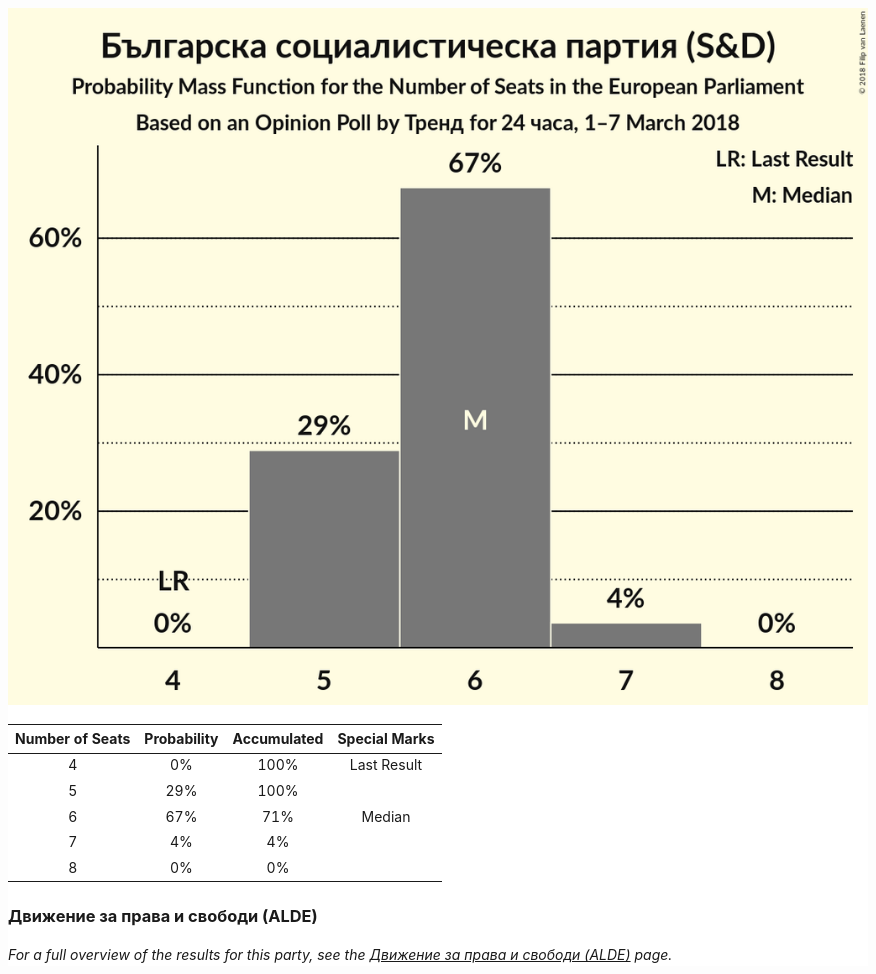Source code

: ![Graph with seats probability mass function not yet produced](2018-03-07-Тренд-seats-pmf-Българскасоциалистическапартияsd.png "Seats Probability Mass Function")

| Number of Seats | Probability | Accumulated | Special Marks |
|:---------------:|:-----------:|:-----------:|:-------------:|
| 4 | 0% | 100% | Last Result |
| 5 | 29% | 100% |  |
| 6 | 67% | 71% | Median |
| 7 | 4% | 4% |  |
| 8 | 0% | 0% |  |

### Движение за права и свободи (ALDE)

*For a full overview of the results for this party, see the [Движение за права и свободи (ALDE)](party-Движениезаправаисвободиalde.html) page.*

****

## What is being asked
Reproduce all of the lines above verbatim, leaving out the pictures.

## Output for this exercise
Source code

: ![Graph with seats probability mass function not yet produced](2018-03-07-Тренд-seats-pmf-Българскасоциалистическапартияsd.png "Seats Probability Mass Function")

| Number of Seats | Probability | Accumulated | Special Marks |
|:---------------:|:-----------:|:-----------:|:-------------:|
| 4 | 0% | 100% | Last Result |
| 5 | 29% | 100% |  |
| 6 | 67% | 71% | Median |
| 7 | 4% | 4% |  |
| 8 | 0% | 0% |  |

### Движение за права и свободи (ALDE)

*For a full overview of the results for this party, see the [Движение за права и свободи (ALDE)](party-Движениезаправаисвободиalde.html) page.*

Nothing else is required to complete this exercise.